Prefix sums & running stats
For "many range queries over a fixed array" — O(n) preprocessing, O(1) per query. Senior-DS variant: rolling counts, rolling sums for time-series.
def make_prefix(arr):
prefix = [0] * (len(arr) + 1)
for i, v in enumerate(arr):
prefix[i + 1] = prefix[i] + v
return prefix
prefix = make_prefix([3, 1, 4, 1, 5, 9, 2, 6])
def range_sum(l, r): # inclusive
return prefix[r + 1] - prefix[l]
The famous DS interview problem "subarray sum equals k" is a prefix-sum + hash-map trick:
def subarray_sum_eq_k(nums: list[int], k: int) -> int:
seen = {0: 1} # prefix sum → count
running = 0
answer = 0
for n in nums:
running += n
answer += seen.get(running - k, 0)
seen[running] = seen.get(running, 0) + 1
return answer
Pandas vs SQL
Common live-coding question: "do this in pandas." The trick is recognizing that most DS-flavored questions are SQL with extra steps. Map each operation:
| SQL | Pandas |
|---|---|
SELECT col FROM t | df['col'] |
WHERE col > 5 | df[df['col'] > 5] |
GROUP BY a, b | df.groupby(['a', 'b']) |
ORDER BY a DESC | df.sort_values('a', ascending=False) |
JOIN ... ON ... | df1.merge(df2, on='id', how='left') |
ROW_NUMBER() OVER (PARTITION BY) | df.groupby('a').cumcount() + 1 |
LAG / LEAD | df.groupby('a')['v'].shift(1) |
SUM() OVER (...) | df.groupby('a')['v'].cumsum() |
df.groupby('a').apply(fn) is convenient but slow on large data. Prefer the built-in aggregations (.sum(), .agg({'col': 'mean'})) when possible. If you need .apply, say "this would not scale on 100M rows — at scale I'd push it to SQL or vectorize."
Vectorization
Loops over numpy arrays or pandas series are slow. Vectorized operations are 10–100× faster. Two patterns:
Replace a loop with elementwise ops
import numpy as np
prices = np.array([100, 200, 150, 175])
discounts = np.array([0.1, 0.15, 0.2, 0.05])
# Slow
sale = [p * (1 - d) for p, d in zip(prices, discounts)]

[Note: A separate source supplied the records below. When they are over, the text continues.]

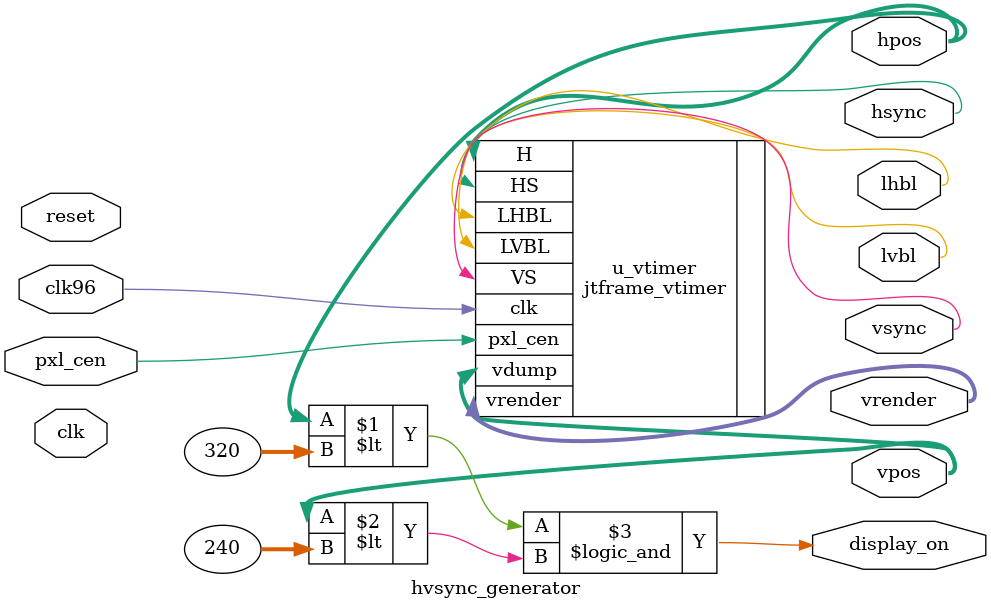
<source format=v>
/*
* <-- pr4m0d -->
* https://pram0d.com
* https://twitter.com/pr4m0d
* https://github.com/psomashekar
*
* Copyright (c) 2022 Pramod Somashekar
*
* This program is free software: you can redistribute it and/or modify
* it under the terms of the GNU General Public License as published by
* the Free Software Foundation, either version 3 of the License, or
* (at your option) any later version.
*
* This program is distributed in the hope that it will be useful,
* but WITHOUT ANY WARRANTY; without even the implied warranty of
* MERCHANTABILITY or FITNESS FOR A PARTICULAR PURPOSE.  See the
* GNU General Public License for more details.
*
* You should have received a copy of the GNU General Public License
* along with this program.  If not, see <https://www.gnu.org/licenses/>.
*/
/*
Video sync generator, used to drive a simulated CRT.
To use:
- Wire the hsync and vsync signals to top level outputs
- Add a 3-bit (or more) "rgb" output to the top level
*/

module hvsync_generator(clk, clk96, pxl_cen, reset, hsync, vsync, display_on, hpos, vpos, lhbl, lvbl, vrender);

  input clk;
  input clk96;
  input pxl_cen;
  input reset;
  output hsync, vsync;
  output display_on;
  output [8:0] hpos;
  output [8:0] vpos;
  output lhbl, lvbl;
  output [8:0] vrender;


jtframe_vtimer #(
  .V_START(0),
  .VB_START(239),
  .VB_END(261),
  .VS_START(244),
  // .VS_END(253),
  .HB_END(431),
  .HB_START(319),
  .HS_START(360),
  .HS_END(379)
) u_vtimer(
  .clk(clk96),
  .pxl_cen(pxl_cen),
  .LHBL(lhbl),
  .LVBL(lvbl),
  .HS(hsync),
  .VS(vsync),
  .H(hpos),
  .vdump(vpos),
  .vrender(vrender)
);

assign display_on = (hpos<320) && (vpos<240);

endmodule
</source>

# Vectorized — 10–100x faster
sale = prices * (1 - discounts)
Use np.where instead of if/else
df['tier'] = np.where(df['spend'] > 100, 'high',
np.where(df['spend'] > 10, 'mid', 'low'))
Big-O cheat sheet
| Operation | Complexity |
|---|---|
| Dict / set lookup, insert | O(1) amortized |
| Sort | O(n log n) |
| Linear scan | O(n) |
| Two nested loops | O(n²) |
| Heap push/pop | O(log n) |
| Top-k via heap | O(n log k) |
in on a list | O(n) |
in on a set / dict | O(1) |
| String concat in a loop | O(n²) in Python — use list + join |
Live-coding tips
- Clarify before coding. Restate the problem. Ask: input format? Edge cases (empty input, ties, NULLs)? Expected output format? Allowed time/space?
- State your approach before writing code. "I'm going to use a dict to count, then sort by count. O(n log n)." Get a nod first.
- Write tests / examples next. Even 2–3 examples manually traced. Catches off-by-ones early.
- Code, narrating. Talk through each line. Silence in a live-coding round is bad.
- Trace through your own example after coding. Don't ask the interviewer if it's right — verify yourself.
- Handle edge cases explicitly: empty input, single-element input, ties.
- Discuss tradeoffs: "I could use a hash map for O(n) time at O(n) space, or sort for O(n log n) at O(1) space." Pick one and defend.
- When stuck, narrate the stuck: "I'm thinking about how to handle the tie-breaking case…" The interviewer will often nudge.
Senior DS candidates ask one more clarifying question than mid-level. They say "if this were a one-off analysis I'd do X, but if this needed to run daily at scale I'd do Y" — without being asked. They tell the interviewer when their solution is good enough vs when they'd want to iterate further.